**Consigne**
Affichez sans aucune modification le passage de l'extrait source qui s'ouvre sur les mots contenant "Chacun ses préoccupations." et se clôt sur "routes de crêtes.".

**Extrait source**
┌────────
J'avais fait, il y a douze ans, le Pas du Loup, les cols de Meyrand et du Pendi en venant de Labastide. C'était alors ma règle du jeu d'égréner des chapelets de cols en descendant le moins possible. Cela m'a donné une liste obscure et un peu de regret. Eh quoi ! Meyrand, cela ne peut se monter que depuis Valgorge ; plus de mille mètres de dénivellation. C'est ce que j'ai fait la semaine dernière; cela m'a pris la journée. Quant à Sablières, c'est ce que j'ai trouvé aujourd'hui pour rendre mon Pas du Loup plus long et plus difficile.

Entre nous, pour toutes sortes de raisons, je reviens sans cesse dans mes pays de prédilection; j'y ai parfois franchi tous les cols; il faut bien, alors, s'inventer d'autres règles pour continuer à jouer.

La côte n'est toujours pas finie; je suis assis sur une murette à l'ombre d'une branche de châtaignier je crois, je ne me rappelle plus bien ; j'ai déballé l'éternel saucisson et le fromage de chèvre. L'eau dans le bidon est chaude et il faut l'économiser. Tout à l'heure, plus loin, sur la baptisée "Corniche du Vivarais cévenol" (ça vous classe une route !), à droite au ras du sol, il y aura une source - sacré souvenir, j'en revois encore les herbes vertes. Cela n'a l'air de rien, mais dans ces contrées de landes asséchées...
Après le Pas du Loup on entre dans la très officielle "forêt de la Caisse d'Epargne de Saint Etienne". Vous ne me croyez peut-être pas, qu'importe. J'y ai trouvé des kilomètres de myrtilles. Celles-là, plantes courtaudes chargées de fruits assez gros au goût âpre, me rappellent très exactement celles que j'avais mangées dans le troisième lacet au-dessus de Burzet quand on monte à la Baricaude. Rien à voir avec celles, plus petites mais plus fruitées, que l'on peut trouver vers le Pal, autant dire à côté.

Loubaresse ; une fontaine dans le village. Toujours intéressant à savoir, surtout que la grand'route fait détour.
Pour rejoindre le col du Pendu, il suffirait désormais, autant que faire se peut, de ne plus trop s'éloigner des sommets. Quant à moi, je leur tourne le dos et descends sur Borne, ce qui, pris sous un certain angle, peut paraître tout à fait logique. La route n'y est pas large, pourtant elle est plus fréquentée que je ne le pensais; deux fois je dois m'arrêter dans l'herbe pour croiser une voiture, les deux des 07.

Plus bas, dans le fond de Borne, un Isérois en camping-car, arrivé d'on ne sait trop où, me demande où va la route et me recommande le grand trou d'eau derrière les ruines au cas où je serais à la recherche d'une piscine (ou d'un coin pour me suicider puisque je ne sais pas nager).
Chacun ses préoccupations.

Il me reste les sept cent cinquante mètres de dénivellation du Pendu ; on ne peut pas toujours se contenter des routes de crêtes.
└────────
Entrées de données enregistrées
┌────────
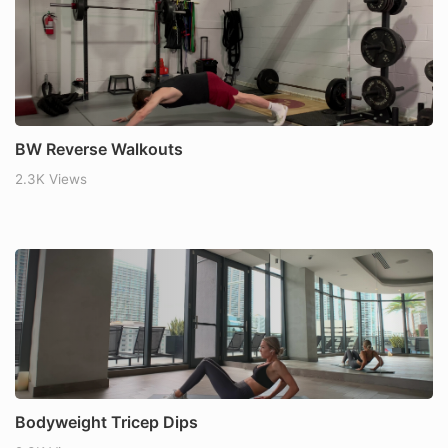
BW Reverse Walkouts
2.3K Views
Bodyweight Tricep Dips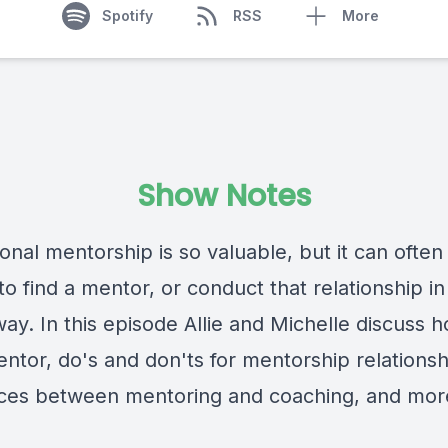
Spotify
RSS
More
Show Notes
onal mentorship is so valuable, but it can often
t to find a mentor, or conduct that relationship in
way. In this episode Allie and Michelle discuss 
ntor, do's and don'ts for mentorship relationsh
nces between mentoring and coaching, and mor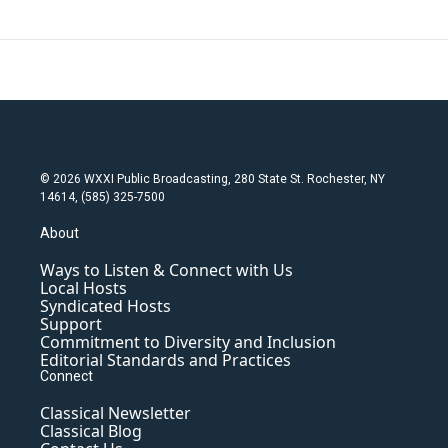
© 2026 WXXI Public Broadcasting, 280 State St. Rochester, NY
14614, (585) 325-7500
About
Ways to Listen & Connect with Us
Local Hosts
Syndicated Hosts
Support
Commitment to Diversity and Inclusion
Editorial Standards and Practices
Connect
Classical Newsletter
Classical Blog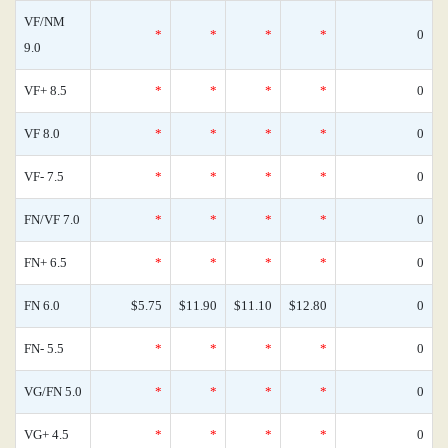
VF/NM
*
*
*
*
0
9.0
VF+ 8.5
*
*
*
*
0
VF 8.0
*
*
*
*
0
VF- 7.5
*
*
*
*
0
FN/VF 7.0
*
*
*
*
0
FN+ 6.5
*
*
*
*
0
FN 6.0
$5.75
$11.90
$11.10
$12.80
0
FN- 5.5
*
*
*
*
0
VG/FN 5.0
*
*
*
*
0
VG+ 4.5
*
*
*
*
0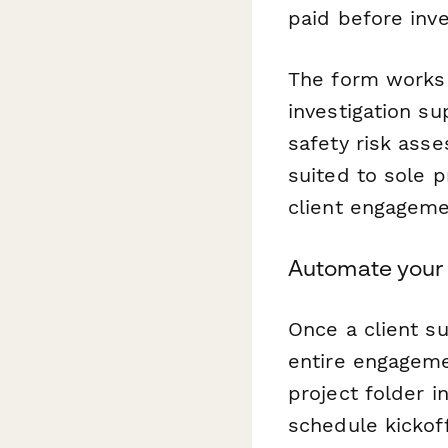
paid before inve
The form works p
investigation s
safety risk asse
suited to sole 
client engageme
Automate your 
Once a client s
entire engageme
project folder 
schedule kickof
└────────
**Résultat obtenu**
Chacun ses préoccupations.

Il me reste les sept cent cinquante mètres de dénivellation du Pendu ; on ne peut pas toujours se contenter des routes de crêtes.